Women's Herstory
As someone who grew up in a country other than my passport country, I know that there are multiple ways to experience truth and assign meaning to life events and circumstances. As a psychotherapist, I am very aware that the lens we use to see a situation and the metaphors we use to tell a story shape our understanding and our experience of our world as well as our own story. In fact, sometimes the retelling of our own story from a different perspective is the beginning of our own profound healing.
As I sit with people listening to their stories, one of the details I am curious to hear is how their family, community, faith group (if they had one) taught them the value of their assigned gender. I also want to know whether that matched their own experiences and desires.

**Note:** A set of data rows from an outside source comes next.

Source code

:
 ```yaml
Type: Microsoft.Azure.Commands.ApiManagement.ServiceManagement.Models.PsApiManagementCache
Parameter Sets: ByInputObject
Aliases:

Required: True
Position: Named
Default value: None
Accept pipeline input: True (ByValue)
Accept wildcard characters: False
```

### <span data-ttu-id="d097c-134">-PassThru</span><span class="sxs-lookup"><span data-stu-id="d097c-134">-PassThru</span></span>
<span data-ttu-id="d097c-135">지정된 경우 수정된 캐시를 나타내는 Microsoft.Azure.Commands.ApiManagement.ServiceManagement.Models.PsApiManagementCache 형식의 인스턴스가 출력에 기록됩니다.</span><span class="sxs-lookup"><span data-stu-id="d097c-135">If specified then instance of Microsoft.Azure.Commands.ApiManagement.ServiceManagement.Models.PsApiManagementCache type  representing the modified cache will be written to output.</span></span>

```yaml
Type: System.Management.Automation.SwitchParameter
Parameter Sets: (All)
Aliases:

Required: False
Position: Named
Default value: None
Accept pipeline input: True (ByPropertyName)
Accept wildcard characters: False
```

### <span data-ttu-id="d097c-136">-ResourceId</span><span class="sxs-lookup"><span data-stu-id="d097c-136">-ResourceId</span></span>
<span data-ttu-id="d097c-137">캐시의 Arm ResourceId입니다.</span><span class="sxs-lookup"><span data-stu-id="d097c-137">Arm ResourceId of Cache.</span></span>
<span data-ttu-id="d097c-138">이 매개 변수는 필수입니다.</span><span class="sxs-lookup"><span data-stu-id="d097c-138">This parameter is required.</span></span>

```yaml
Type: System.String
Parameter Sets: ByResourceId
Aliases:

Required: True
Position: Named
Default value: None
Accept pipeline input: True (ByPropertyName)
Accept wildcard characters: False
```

I grew up in a family that gave me double messages about being female. On the one hand I was told I could do anything I wanted. On the other hand, I was warned how I needed to behave to survive in the world, particularly the religious world, as it existed. My family affirmed my calling to ministry. The faith group they were a loyal part of did not.
I came into my basic unit of ACPE when the requirements for training blocked women from evangelical traditions from participating. So I pivoted from planned pastoral counseling training through ACPE/AAPC to clinical social work. That field, with its history of female leadership, has stood me well. Because my authority and power as a woman was a given, I had nothing to prove due to my gender. By the time I made my way back to pastoral counseling, I was already licensed which left me in a much different position from other peers, male and female, who had to navigate an old boys’ hierarchy.
I am grateful that so much has changed in our field and in our world. Simultaneously, I know how important it is that each of us do our part to deal with our own biases if we are to continue to create community that welcomes and values all people.
Tere Canzoneri is an ACPE Psychotherapist based in Decatur, Georgia.